TASK MATERIAL:
========
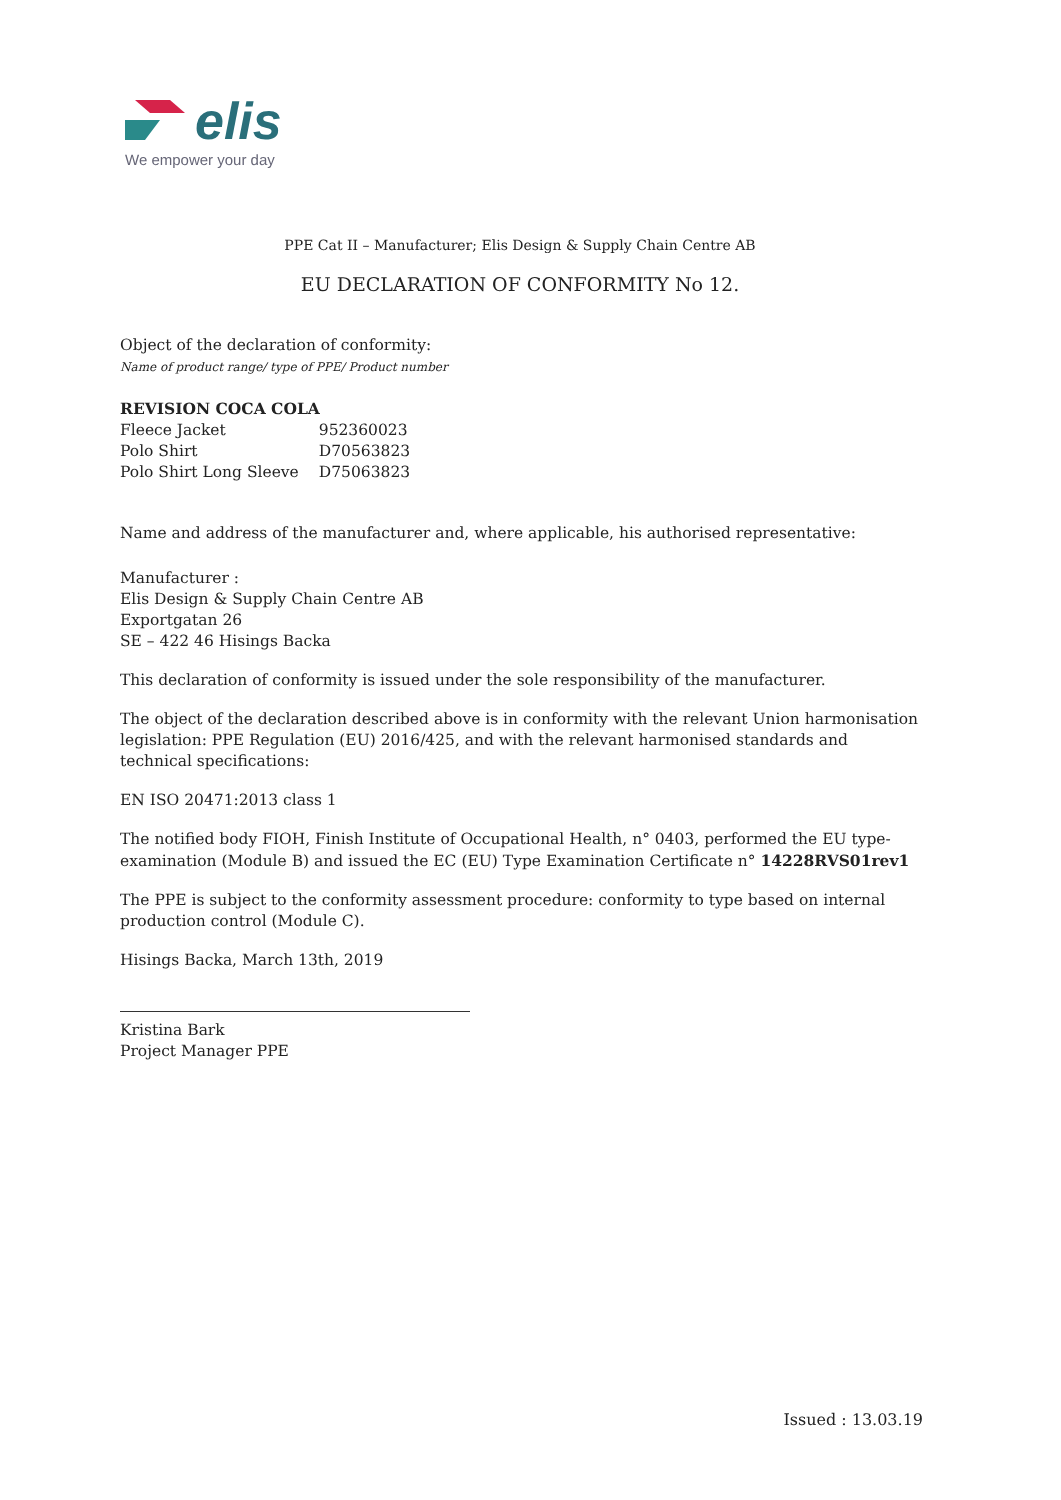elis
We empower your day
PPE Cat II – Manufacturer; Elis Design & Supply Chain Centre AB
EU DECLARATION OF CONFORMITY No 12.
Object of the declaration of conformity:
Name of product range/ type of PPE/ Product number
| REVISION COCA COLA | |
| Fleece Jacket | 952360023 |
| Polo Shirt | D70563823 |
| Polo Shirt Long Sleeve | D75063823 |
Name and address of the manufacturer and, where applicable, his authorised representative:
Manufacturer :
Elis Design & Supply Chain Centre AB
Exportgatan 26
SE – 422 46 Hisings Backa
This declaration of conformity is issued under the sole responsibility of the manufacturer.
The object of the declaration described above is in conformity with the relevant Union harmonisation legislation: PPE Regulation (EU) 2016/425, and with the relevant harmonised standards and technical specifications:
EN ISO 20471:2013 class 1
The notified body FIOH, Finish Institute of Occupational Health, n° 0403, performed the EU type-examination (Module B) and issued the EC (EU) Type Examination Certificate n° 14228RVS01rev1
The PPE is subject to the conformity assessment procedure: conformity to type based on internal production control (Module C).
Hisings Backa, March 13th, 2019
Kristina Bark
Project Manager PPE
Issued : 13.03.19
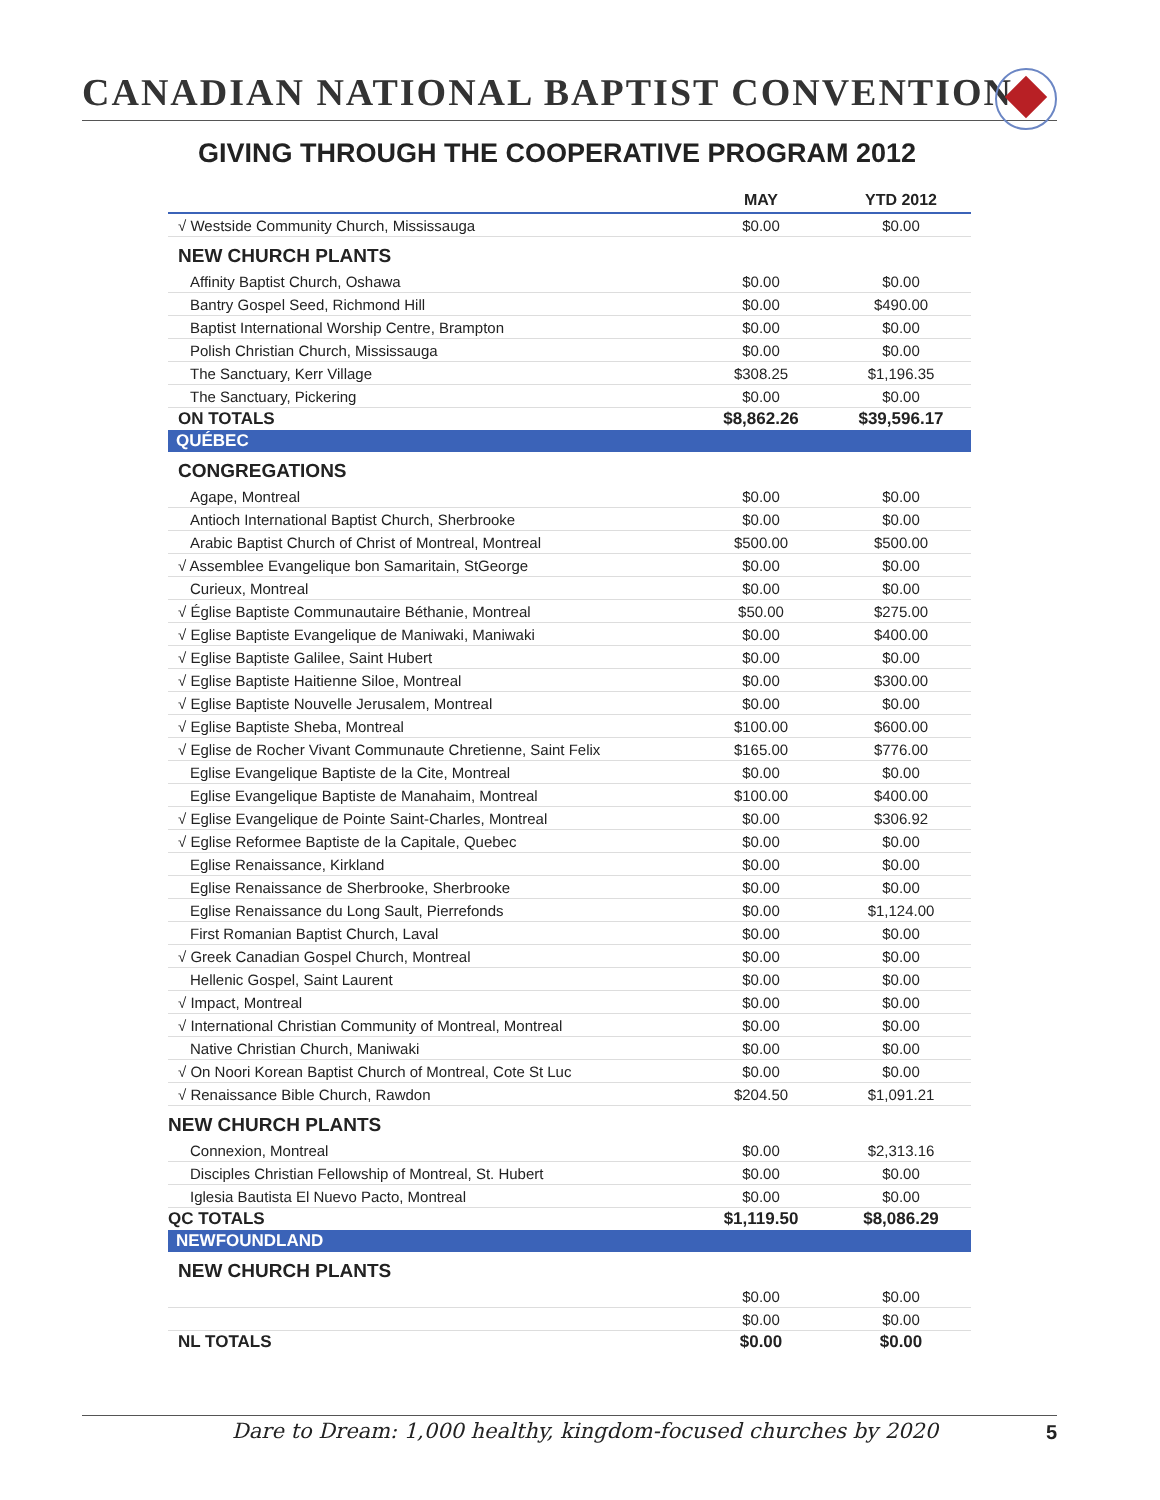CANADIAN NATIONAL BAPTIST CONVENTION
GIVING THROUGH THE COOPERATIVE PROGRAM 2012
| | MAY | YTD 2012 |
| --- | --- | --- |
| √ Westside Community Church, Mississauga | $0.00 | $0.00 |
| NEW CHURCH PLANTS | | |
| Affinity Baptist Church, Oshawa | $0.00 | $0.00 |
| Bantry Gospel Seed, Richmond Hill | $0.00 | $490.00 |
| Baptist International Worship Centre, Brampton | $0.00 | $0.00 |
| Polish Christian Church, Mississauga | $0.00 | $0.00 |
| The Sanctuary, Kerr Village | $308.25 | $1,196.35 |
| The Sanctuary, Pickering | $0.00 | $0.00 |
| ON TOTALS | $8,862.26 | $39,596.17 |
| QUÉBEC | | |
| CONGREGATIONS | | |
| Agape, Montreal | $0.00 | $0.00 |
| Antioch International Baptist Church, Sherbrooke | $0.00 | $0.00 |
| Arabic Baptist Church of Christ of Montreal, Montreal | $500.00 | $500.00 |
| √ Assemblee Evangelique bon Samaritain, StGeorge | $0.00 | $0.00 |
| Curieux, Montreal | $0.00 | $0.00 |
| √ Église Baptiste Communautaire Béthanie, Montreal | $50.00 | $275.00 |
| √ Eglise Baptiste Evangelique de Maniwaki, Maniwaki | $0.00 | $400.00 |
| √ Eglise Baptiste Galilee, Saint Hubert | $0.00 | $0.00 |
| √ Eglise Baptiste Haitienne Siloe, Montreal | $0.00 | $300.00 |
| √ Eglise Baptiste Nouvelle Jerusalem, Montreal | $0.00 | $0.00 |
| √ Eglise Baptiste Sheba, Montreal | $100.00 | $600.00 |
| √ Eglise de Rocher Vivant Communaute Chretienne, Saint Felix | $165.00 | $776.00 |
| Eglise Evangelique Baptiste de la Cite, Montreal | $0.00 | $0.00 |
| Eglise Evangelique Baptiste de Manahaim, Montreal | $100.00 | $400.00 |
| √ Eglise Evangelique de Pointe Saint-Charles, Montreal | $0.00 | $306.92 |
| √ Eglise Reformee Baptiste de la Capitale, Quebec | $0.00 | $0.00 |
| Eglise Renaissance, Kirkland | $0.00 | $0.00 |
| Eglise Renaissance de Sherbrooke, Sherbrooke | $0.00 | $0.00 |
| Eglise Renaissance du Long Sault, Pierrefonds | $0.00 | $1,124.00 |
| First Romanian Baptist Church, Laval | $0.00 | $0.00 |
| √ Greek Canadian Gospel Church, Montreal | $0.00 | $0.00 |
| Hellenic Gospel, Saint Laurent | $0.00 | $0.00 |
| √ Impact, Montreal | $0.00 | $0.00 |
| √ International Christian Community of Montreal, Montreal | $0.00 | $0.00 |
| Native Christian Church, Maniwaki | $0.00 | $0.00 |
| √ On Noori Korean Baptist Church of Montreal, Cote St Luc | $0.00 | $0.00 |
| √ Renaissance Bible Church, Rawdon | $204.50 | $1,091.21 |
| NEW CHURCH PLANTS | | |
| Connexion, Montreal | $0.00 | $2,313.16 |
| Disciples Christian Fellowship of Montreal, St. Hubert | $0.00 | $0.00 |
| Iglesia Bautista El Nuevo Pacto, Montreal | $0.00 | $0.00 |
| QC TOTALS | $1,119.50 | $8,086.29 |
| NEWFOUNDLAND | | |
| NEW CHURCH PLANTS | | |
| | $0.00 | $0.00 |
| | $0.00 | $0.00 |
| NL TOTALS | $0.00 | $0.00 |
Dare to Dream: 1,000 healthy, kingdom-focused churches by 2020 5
========
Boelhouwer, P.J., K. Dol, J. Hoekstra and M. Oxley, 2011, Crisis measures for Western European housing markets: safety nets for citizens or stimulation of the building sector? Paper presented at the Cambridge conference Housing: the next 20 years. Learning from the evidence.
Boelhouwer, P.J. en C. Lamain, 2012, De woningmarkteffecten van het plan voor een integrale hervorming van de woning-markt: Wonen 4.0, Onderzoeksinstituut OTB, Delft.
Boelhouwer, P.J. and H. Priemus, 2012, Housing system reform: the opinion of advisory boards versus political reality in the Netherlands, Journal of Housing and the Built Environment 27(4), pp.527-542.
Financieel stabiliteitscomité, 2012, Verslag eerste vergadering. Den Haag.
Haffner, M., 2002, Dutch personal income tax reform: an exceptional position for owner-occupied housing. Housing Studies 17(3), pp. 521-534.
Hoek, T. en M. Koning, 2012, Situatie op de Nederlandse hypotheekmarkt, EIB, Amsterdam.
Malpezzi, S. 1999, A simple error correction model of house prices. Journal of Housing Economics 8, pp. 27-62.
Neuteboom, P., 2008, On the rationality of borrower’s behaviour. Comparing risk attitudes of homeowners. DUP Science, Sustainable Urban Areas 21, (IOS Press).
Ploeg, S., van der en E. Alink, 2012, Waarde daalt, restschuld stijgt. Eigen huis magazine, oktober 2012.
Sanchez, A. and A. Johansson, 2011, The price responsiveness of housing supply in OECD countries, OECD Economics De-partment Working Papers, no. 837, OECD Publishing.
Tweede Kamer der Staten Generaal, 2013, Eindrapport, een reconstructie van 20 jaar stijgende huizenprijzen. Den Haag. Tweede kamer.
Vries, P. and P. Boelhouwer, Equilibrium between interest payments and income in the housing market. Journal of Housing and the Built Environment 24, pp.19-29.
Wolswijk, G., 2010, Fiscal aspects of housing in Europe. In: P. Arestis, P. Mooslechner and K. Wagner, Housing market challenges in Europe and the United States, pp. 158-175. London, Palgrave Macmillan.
========
YOUR GOAL: Out of the data above, give again only the lines starting at the one holding "Agape, Montreal | $0.00 | $0.00 |" and ending at the one holding "Cite, Montreal | $0.00 | $0.00 |", unchanged.

OUTPUT OF THE EXERCISE:
| Agape, Montreal | $0.00 | $0.00 |
| Antioch International Baptist Church, Sherbrooke | $0.00 | $0.00 |
| Arabic Baptist Church of Christ of Montreal, Montreal | $500.00 | $500.00 |
| √ Assemblee Evangelique bon Samaritain, StGeorge | $0.00 | $0.00 |
| Curieux, Montreal | $0.00 | $0.00 |
| √ Église Baptiste Communautaire Béthanie, Montreal | $50.00 | $275.00 |
| √ Eglise Baptiste Evangelique de Maniwaki, Maniwaki | $0.00 | $400.00 |
| √ Eglise Baptiste Galilee, Saint Hubert | $0.00 | $0.00 |
| √ Eglise Baptiste Haitienne Siloe, Montreal | $0.00 | $300.00 |
| √ Eglise Baptiste Nouvelle Jerusalem, Montreal | $0.00 | $0.00 |
| √ Eglise Baptiste Sheba, Montreal | $100.00 | $600.00 |
| √ Eglise de Rocher Vivant Communaute Chretienne, Saint Felix | $165.00 | $776.00 |
| Eglise Evangelique Baptiste de la Cite, Montreal | $0.00 | $0.00 |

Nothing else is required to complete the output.